§ **SELECTED PASSAGE**

[Start of section]

Our identification of Rwanda as a relatively high-risk case is echoed by some, but not all, of the other occasional global assessments of countries’ susceptibility to mass atrocities. In her own applications of her genocide/politicide model for the task of early warning, Barbara Harff pegged Rwanda as one of the world’s riskiest cases in 2011 but not in 2013. Similarly, the last update of Genocide Watch’s Countries at Risk Report, in 2012, lists Rwanda as one of more than a dozen countries at stage five of seven on the path to genocide, putting it among the 35 countries worldwide at greatest risk. By contrast, the Global Centre for the Responsibility to Protect has not identified Rwanda as a situation of concern in any of its R2P Monitor reports to date, and the Sentinel Project for Genocide Prevention does not list Rwanda among its situations of concern, either.

[End of section]

§ **WHAT TO WORK ON**
Reproduce the section of the passage on Rwanda's atrocity risk that opens with the words "Our identification of" and closes with "of concern, either.".

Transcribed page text

[Start of section]

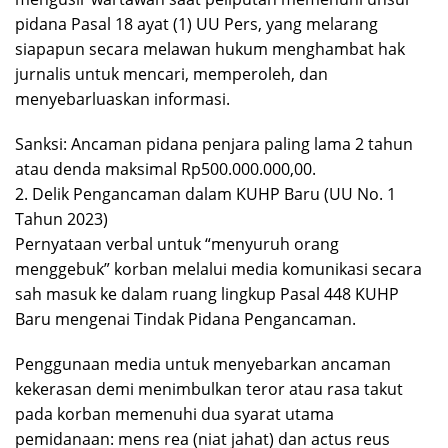
pidana Pasal 18 ayat (1) UU Pers, yang melarang
siapapun secara melawan hukum menghambat hak
jurnalis untuk mencari, memperoleh, dan
menyebarluaskan informasi.
Sanksi: Ancaman pidana penjara paling lama 2 tahun
atau denda maksimal Rp500.000.000,00.
2. Delik Pengancaman dalam KUHP Baru (UU No. 1
Tahun 2023)
Pernyataan verbal untuk “menyuruh orang
menggebuk” korban melalui media komunikasi secara
sah masuk ke dalam ruang lingkup Pasal 448 KUHP
Baru mengenai Tindak Pidana Pengancaman.
Penggunaan media untuk menyebarkan ancaman
kekerasan demi menimbulkan teror atau rasa takut
pada korban memenuhi dua syarat utama
pemidanaan: mens rea (niat jahat) dan actus reus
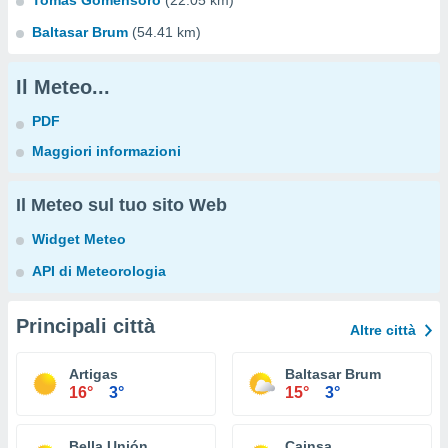
Tomas Gomensoro
(22.05 km)
Baltasar Brum
(54.41 km)
Il Meteo...
PDF
Maggiori informazioni
Il Meteo sul tuo sito Web
Widget Meteo
API di Meteorologia
Principali città
Altre città
Artigas
Baltasar Brum
16°
3°
15°
3°
Bella Unión
Cainsa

[End of section]

§ **ANSWER AREA**
Our identification of Rwanda as a relatively high-risk case is echoed by some, but not all, of the other occasional global assessments of countries’ susceptibility to mass atrocities. In her own applications of her genocide/politicide model for the task of early warning, Barbara Harff pegged Rwanda as one of the world’s riskiest cases in 2011 but not in 2013. Similarly, the last update of Genocide Watch’s Countries at Risk Report, in 2012, lists Rwanda as one of more than a dozen countries at stage five of seven on the path to genocide, putting it among the 35 countries worldwide at greatest risk. By contrast, the Global Centre for the Responsibility to Protect has not identified Rwanda as a situation of concern in any of its R2P Monitor reports to date, and the Sentinel Project for Genocide Prevention does not list Rwanda among its situations of concern, either.